**Yapılacak İşler:**
**1)** Cem Hakko söyleşisinde "- Kârlılık ve" ile başlayıp "getirdik bu yıl." ile biten kısmı düzenleyin: "dikkatli" yerine "temkinli" yazıp bu kısmı yeniden verin.
**2)** Cem Hakko söyleşisini kaldığı yerden alıp sürdürün.

Güncelleme Tarihi:
VAKKO Yönetim Kurulu Başkanı Cem Hakko, uzun süren sessizliğini Hürriyet için bozdu. Tesadüf ki, bu Türkiye’nin ilk lüks markası Vakko’yu yaratan babası Vitali Hakko’nun 5’inci ölüm yıl dönümüne denk geldi. Söyleşiden önce ‘Bay Vitali’ diye andığı babası için hazırlanmış Vakko’nun 75 yıllık öyküsünün anlatıldığı kısa filmi izlerken; duygulandığını gizleyemiyor. İşte Hakko’nun sorularımıza verdiği cevaplar...
2005 sonrası perakende sektörü büyüme hezeyanına kapılıp çok hata mı yaptı? Artık büyüme ve cirodan çok kârlılık ve verime mı odaklanılmalı?
- Kârlılık ve verimliliğe odaklanabiliyorlar mı? Hâlâ bu hezeyanı sürdürenler var. Hâlâ açılacak her alışveriş merkezinde (AVM) yer kapıyorlar. Biz dikkatli yürüyoruz. Borç dengesine bakıyoruz. Zaten biz Vakko’yuz, her yerde açılamayız. Yaptığımız ürün de herkeste olmamalı. Belki butikleri çikolatayı büyüteceğiz. Wedding (düğün, gelinlik) çok önemli bir yere geldi. Riviere Maison gibi markaları getirdik bu yıl.

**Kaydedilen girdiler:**

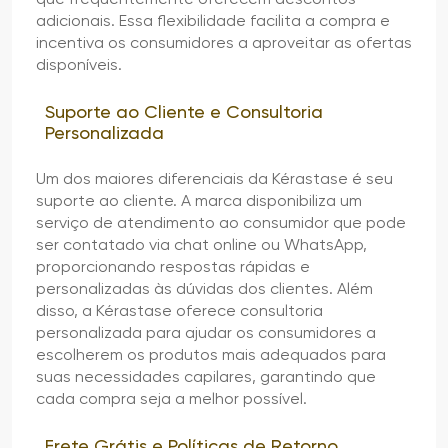
adicionais. Essa flexibilidade facilita a compra e
incentiva os consumidores a aproveitar as ofertas
disponíveis.
Suporte ao Cliente e Consultoria
Personalizada
Um dos maiores diferenciais da Kérastase é seu
suporte ao cliente. A marca disponibiliza um
serviço de atendimento ao consumidor que pode
ser contatado via chat online ou WhatsApp,
proporcionando respostas rápidas e
personalizadas às dúvidas dos clientes. Além
disso, a Kérastase oferece consultoria
personalizada para ajudar os consumidores a
escolherem os produtos mais adequados para
suas necessidades capilares, garantindo que
cada compra seja a melhor possível.
Frete Grátis e Políticas de Retorno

**Görev Yanıtları:**
**1)**
- Kârlılık ve verimliliğe odaklanabiliyorlar mı? Hâlâ bu hezeyanı sürdürenler var. Hâlâ açılacak her alışveriş merkezinde (AVM) yer kapıyorlar. Biz temkinli yürüyoruz. Borç dengesine bakıyoruz. Zaten biz Vakko’yuz, her yerde açılamayız. Yaptığımız ürün de herkeste olmamalı. Belki butikleri çikolatayı büyüteceğiz. Wedding (düğün, gelinlik) çok önemli bir yere geldi. Riviere Maison gibi markaları getirdik bu yıl.

**2)**
STRATEJİK ORTAKLIĞA BAKARIZ
Bir diğer fenomen de ortak almak, hisselerin bir kısmını yatırım fonlarına satmak. Vakko sıcak bakıyor mu böyle bir girişime?
- Bize de geliyor. Çok güzel bir teklif gelirse konuşuruz. Dinlememek yanlış. Dinlemekte fayda var. Dışarıdan bir gözün nasıl baktığını görüyorsunuz, dünyayı öğreniyorsunuz. Biz ortaklıktan çok stratejiye bakarız açıkçası. Dünyaya açılacağımız zaman stratejiye çok ihtiyacımız var.
Dünyaya açılmak demişken. Sizin daha evvel bunu yapmanız bekleniyordu. Neden geciktiniz?
- Neden gecikmiş olalım ki? Türkiye son 11 yıldır bu kadar büyürken, dünya Türkiye’ye gelirken biz neden burayı boş bırakıp dünyaya açılalım? Dünyanın gözü Türkiye’deyken bizim gözümüz neden dışarıda olsun? Bütün millet gelip düğününü burada yapıyor, oteller ful... Krizler varsa, pazar zorsa ben bu oyunu neden dışarıda oynayayım? Borca girip, dışarıdaki işi kontrol etmeye çalışıyorlar. Yabancı buraya gelince, düğün yapınca, alışveriş yapınca zaten ihraç etmiş oluyoruz. Yıllarca Hermes, Chanel başka ülkelere gitmedi ama herkes gidip Paris’ten aldı onları. Vakko dışarıya gitmedi ama pek çok ülkeden Vakko’ya gelen var.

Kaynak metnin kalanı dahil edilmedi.